課題内容:
下のページをもとに、次の問いに答えよ。
(a) 新選組は何を守るために結成されたか。
(b) 土方歳三は新選組で何という役職に就いていたか。
(c) 少年のころの歳三はどのような性格だったとされているか。

ページ:
- - - - - - -

【土方歳三の子どものころ】やんちゃで乱暴で、女グセも悪かった子どもは“新選組副長”へと成長した
偉人の子どものころ物語
どんなに強い剣豪でも子どもころはあった。ここでは「鬼の副長」と呼ばれた新選組・土方歳三の子どもころを紹介する。

土方歳三(国立国会図書館蔵)
■近づくと危険な「バラガキ」
激動の幕末において、京都の治安を守るために結成された剣の達人集団――。
それが「新選組(しんせんぐみ)」です。幕府に背く長州藩(ちょうしゅうはん)らの浪士たちを過激に取り締まったことで、大きな存在感を示しました。
土方歳三は新選組の副長として、組織の統制や運営などを取り仕切りました。新選組には厳守すべきルールがあり、やぶった者は容赦なく処刑されてしまいます。
そんな厳正な規律を厳守して、率先して処罰した歳三。「鬼の副長」と恐れられましたが、少年のころは自由気ままな性格でした。

- - - - - - -

提供データ:

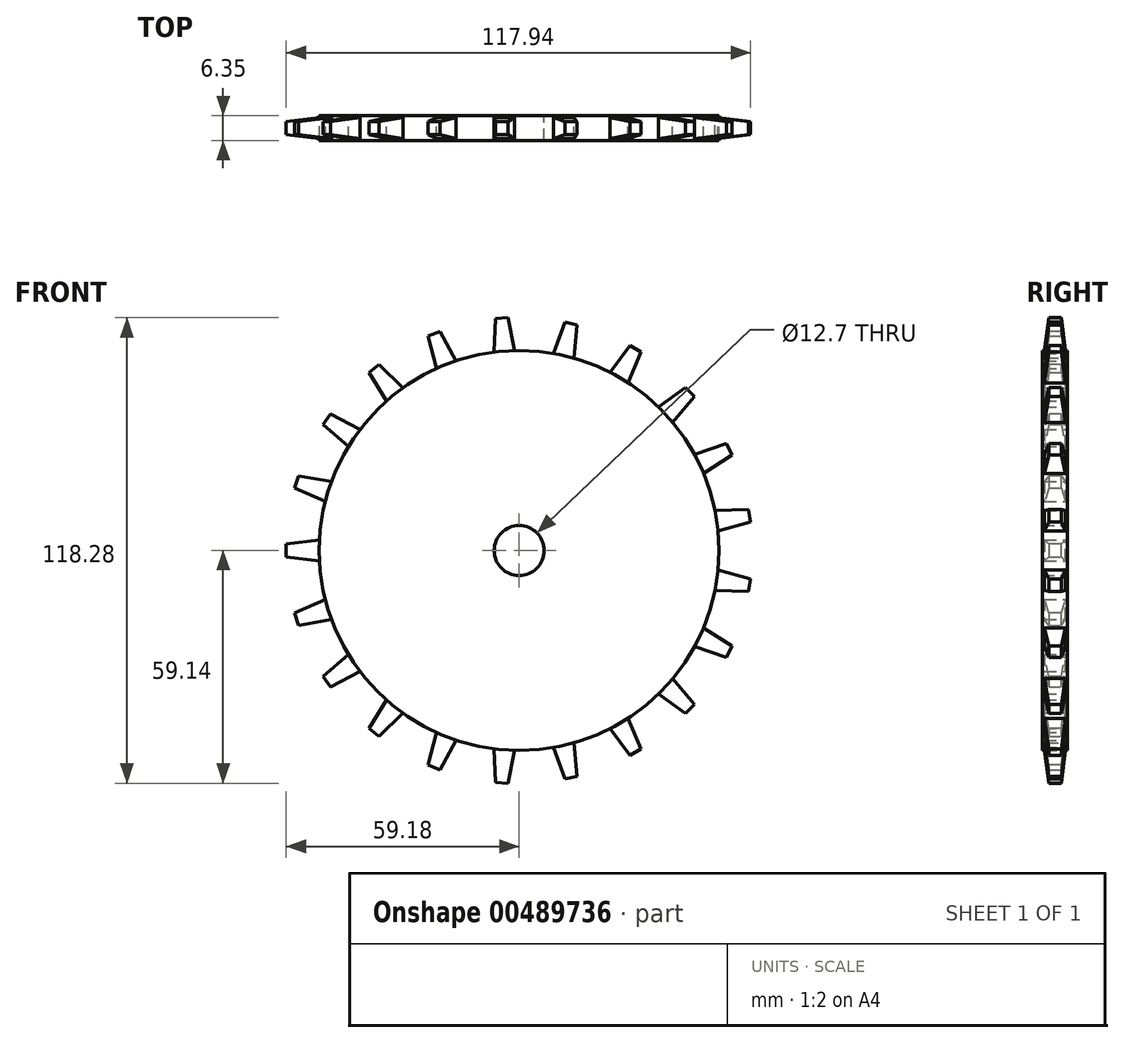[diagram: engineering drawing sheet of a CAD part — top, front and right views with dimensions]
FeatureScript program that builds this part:
annotation { "Feature Type Name" : "Feature", "Feature Type Description" : "" }
export const myFeature = defineFeature(function(context is Context, id is Id, definition is map)
    precondition{}
    {
        {
            var Q0;
            Q0=qCreatedBy(makeId("Front.planeOp"),FACE);
            var sketch = newSketch(context, id + "F0", { "sketchPlane" : qUnion([Q0])});
            skCircle(sketch, "E0", {"center": v(0, 0) * mm, "radius": 50.8 * mm});
            skCircle(sketch, "E1", {"center": v(0, 0) * mm, "radius": 6.35 * mm});
            skLineSegment(sketch, "E2", {"start": v(-57.15, 0) * mm, "end": v(-57.15, 3.8) * mm});
            skLineSegment(sketch, "E3", {"start": v(-57.15, -3.81) * mm, "end": v(-57.15, 0) * mm});
            skLineSegment(sketch, "E4.1.2", {"start": v(-39.4, 41.4) * mm, "end": v(-36.63, 44.03) * mm});
            skLineSegment(sketch, "E4.1.3", {"start": v(-42.15, 38.78) * mm, "end": v(-39.4, 41.4) * mm});
            skLineSegment(sketch, "E4.2.2", {"start": v(2.85, 57.08) * mm, "end": v(6.65, 56.89) * mm});
            skLineSegment(sketch, "E4.2.3", {"start": v(-0.96, 57.27) * mm, "end": v(2.85, 57.08) * mm});
            skLineSegment(sketch, "E4.3.2", {"start": v(43.32, 37.28) * mm, "end": v(45.8, 34.4) * mm});
            skLineSegment(sketch, "E4.3.3", {"start": v(40.83, 40.17) * mm, "end": v(43.32, 37.28) * mm});
            skLineSegment(sketch, "E4.4.2", {"start": v(56.87, -5.7) * mm, "end": v(56.49, -9.48) * mm});
            skLineSegment(sketch, "E4.4.3", {"start": v(57.25, -1.9) * mm, "end": v(56.87, -5.7) * mm});
            skLineSegment(sketch, "E4.5.2", {"start": v(35.07, -45.12) * mm, "end": v(32.06, -47.46) * mm});
            skLineSegment(sketch, "E4.5.3", {"start": v(38.08, -42.78) * mm, "end": v(35.07, -45.12) * mm});
            skLineSegment(sketch, "E4.6.2", {"start": v(-8.52, -56.51) * mm, "end": v(-12.29, -55.94) * mm});
            skLineSegment(sketch, "E4.6.3", {"start": v(-4.75, -57.08) * mm, "end": v(-8.52, -56.51) * mm});
            skLineSegment(sketch, "E4.7.2", {"start": v(-46.81, -32.78) * mm, "end": v(-49, -29.66) * mm});
            skLineSegment(sketch, "E4.7.3", {"start": v(-44.63, -35.9) * mm, "end": v(-46.81, -32.78) * mm});
            skSolve(sketch);
        }
        {
            var Q0;
            Q0 = qSketchRegion(id + "F0", true);
            var Q1;
            {var subQ0=sQuery(id+"F0.wireOp",EDGE,"E4.7.0");var subQ1=sQuery(id+"F0.wireOp",EDGE,"E1");var subQ2=makeQuery(id+"F0.imprint","INTERSECT",VERTEX,{"derivedFrom":[subQ1,subQ0]});Q1=makeQuery(id+"F0.imprint","IMPRINT",FACE,{"disambiguationData":[TD([[makeQuery(id+"F0.imprint","IMPRINT",EDGE,{"disambiguationData":[TD([[subQ2,-1.0]])],"derivedFrom":subQ1}),-1.0]])]});}
            var Q2;
            {var subQ0=sQuery(id+"F0.wireOp",EDGE,"55mzpF7p-MuUW-aDjL-x8Cu-YddlOPHiesim");var subQ1=sQuery(id+"F0.wireOp",EDGE,"E1");var subQ2=makeQuery(id+"F0.imprint","INTERSECT",VERTEX,{"derivedFrom":[subQ1,subQ0]});Q2=makeQuery(id+"F0.imprint","IMPRINT",FACE,{"disambiguationData":[TD([[makeQuery(id+"F0.imprint","IMPRINT",EDGE,{"disambiguationData":[TD([[subQ2,-1.0]])],"derivedFrom":subQ1}),-1.0]])]});}
            var Q3;
            {var subQ0=sQuery(id+"F0.wireOp",EDGE,"E4.1.0");var subQ1=sQuery(id+"F0.wireOp",EDGE,"E1");var subQ2=makeQuery(id+"F0.imprint","INTERSECT",VERTEX,{"derivedFrom":[subQ1,subQ0]});Q3=makeQuery(id+"F0.imprint","IMPRINT",FACE,{"disambiguationData":[TD([[makeQuery(id+"F0.imprint","IMPRINT",EDGE,{"disambiguationData":[TD([[subQ2,-1.0]])],"derivedFrom":subQ1}),-1.0]])]});}
            var Q4;
            {var subQ0=sQuery(id+"F0.wireOp",EDGE,"E4.2.0");var subQ1=sQuery(id+"F0.wireOp",EDGE,"E1");var subQ2=makeQuery(id+"F0.imprint","INTERSECT",VERTEX,{"derivedFrom":[subQ1,subQ0]});Q4=makeQuery(id+"F0.imprint","IMPRINT",FACE,{"disambiguationData":[TD([[makeQuery(id+"F0.imprint","IMPRINT",EDGE,{"disambiguationData":[TD([[subQ2,-1.0]])],"derivedFrom":subQ1}),-1.0]])]});}
            var Q5;
            {var subQ0=sQuery(id+"F0.wireOp",EDGE,"E4.4.1");var subQ1=sQuery(id+"F0.wireOp",EDGE,"E1");var subQ2=makeQuery(id+"F0.imprint","INTERSECT",VERTEX,{"derivedFrom":[subQ1,subQ0]});Q5=makeQuery(id+"F0.imprint","IMPRINT",FACE,{"disambiguationData":[TD([[makeQuery(id+"F0.imprint","IMPRINT",EDGE,{"disambiguationData":[TD([[subQ2,1.0]])],"derivedFrom":subQ1}),-1.0]])]});}
            var Q6;
            {var subQ0=sQuery(id+"F0.wireOp",EDGE,"E4.4.0");var subQ1=sQuery(id+"F0.wireOp",EDGE,"E1");var subQ2=makeQuery(id+"F0.imprint","INTERSECT",VERTEX,{"derivedFrom":[subQ1,subQ0]});Q6=makeQuery(id+"F0.imprint","IMPRINT",FACE,{"disambiguationData":[TD([[makeQuery(id+"F0.imprint","IMPRINT",EDGE,{"disambiguationData":[TD([[subQ2,-1.0]])],"derivedFrom":subQ1}),-1.0]])]});}
            var Q7;
            {var subQ0=sQuery(id+"F0.wireOp",EDGE,"E4.5.0");var subQ1=sQuery(id+"F0.wireOp",EDGE,"E1");var subQ2=makeQuery(id+"F0.imprint","INTERSECT",VERTEX,{"derivedFrom":[subQ1,subQ0]});Q7=makeQuery(id+"F0.imprint","IMPRINT",FACE,{"disambiguationData":[TD([[makeQuery(id+"F0.imprint","IMPRINT",EDGE,{"disambiguationData":[TD([[subQ2,-1.0]])],"derivedFrom":subQ1}),-1.0]])]});}
            var Q8;
            {var subQ0=sQuery(id+"F0.wireOp",EDGE,"E4.6.0");var subQ1=sQuery(id+"F0.wireOp",EDGE,"E1");var subQ2=makeQuery(id+"F0.imprint","INTERSECT",VERTEX,{"derivedFrom":[subQ1,subQ0]});Q8=makeQuery(id+"F0.imprint","IMPRINT",FACE,{"disambiguationData":[TD([[makeQuery(id+"F0.imprint","IMPRINT",EDGE,{"disambiguationData":[TD([[subQ2,-1.0]])],"derivedFrom":subQ1}),-1.0]])]});}
            extrude(context, id + "F1", {"entities" : qUnion([Q0, Q1, Q2, Q3, Q4, Q5, Q6, Q7, Q8]), "depth" : 6.35 * mm});
        }
        {
            var Q0;
            Q0=qCreatedBy(makeId("Right.planeOp"),FACE);
            cPlane(context, id + "F2", {"entities" : qUnion([Q0]), "cplaneType" : CPlaneType.OFFSET, "offset" : 46.48 * mm, "oppositeDirection" : true, "width" : 152.4 * mm, "height" : 152.4 * mm});
        }
        {
            var Q0;
            Q0=qCreatedBy(id+"F2.planeOp",FACE);
            var sketch = newSketch(context, id + "F3", { "sketchPlane" : qUnion([Q0])});
            skLineSegment(sketch, "E5", {"start": v(-6.35, 0) * mm, "end": v(-6.35, 3.17) * mm});
            skLineSegment(sketch, "E6", {"start": v(-6.35, 3.17) * mm, "end": v(0, 3.17) * mm});
            skLineSegment(sketch, "E7", {"start": v(0, 3.17) * mm, "end": v(0, -3.18) * mm});
            skLineSegment(sketch, "E8", {"start": v(0, -3.18) * mm, "end": v(-6.35, -3.18) * mm});
            skLineSegment(sketch, "E9", {"start": v(-6.35, -3.18) * mm, "end": v(-6.35, 0) * mm});
            skSolve(sketch);
        }
        {
            var Q0;
            Q0=makeQuery(id+"F3.imprint","IMPRINT",FACE,{"disambiguationData":[TD([[makeQuery(id+"F3.imprint","IMPRINT",EDGE,{"derivedFrom":sQuery(id+"F3.wireOp",EDGE,"E5")}),-1.0]])]});
            extrude(context, id + "F4", {"entities" : qUnion([Q0]), "operationType" : NewBodyOperationType.ADD, "oppositeDirection" : true, "depth" : 12.7 * mm, "hasDraft" : true, "draftAngle" : 7 * degree, "draftPullDirection" : true});
        }
        {
            var Q0;
            Q0=qCreatedBy(makeId("Right.planeOp"),FACE);
            var sketch = newSketch(context, id + "F5", { "sketchPlane" : qUnion([Q0])});
            skLineSegment(sketch, "E10", {"start": v(0, 0) * mm, "end": v(-61.18, 0) * mm});
            skSolve(sketch);
        }
        {
            var Q0;
            Q0=makeQuery(id+"F1.opExtrude","SWEPT_BODY",BODY,{"disambiguationData":[OSD([sQuery(id+"F0.wireOp",EDGE,"E0"),sQuery(id+"F0.wireOp",EDGE,"E1")])]});
            var Q1;
            Q1=sQuery(id+"F5.wireOp",EDGE,"E10");
            circularPattern(context, id + "F6", {"operationType" : NewBodyOperationType.ADD, "entities" : qUnion([Q0]), "axis" : qUnion([Q1]), "angle" : 360 * degree, "instanceCount" : 21, "equalSpace" : true});
        }
    });
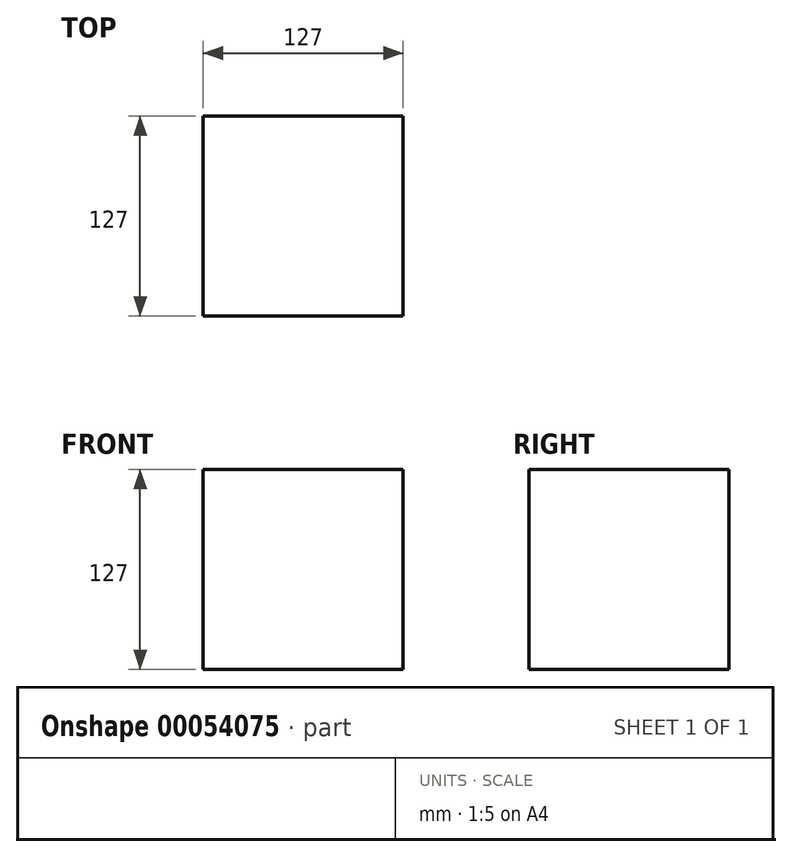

- - - - - - -

解答:
(a) 京都の治安
(b) 副長
(c) 自由気ままな性格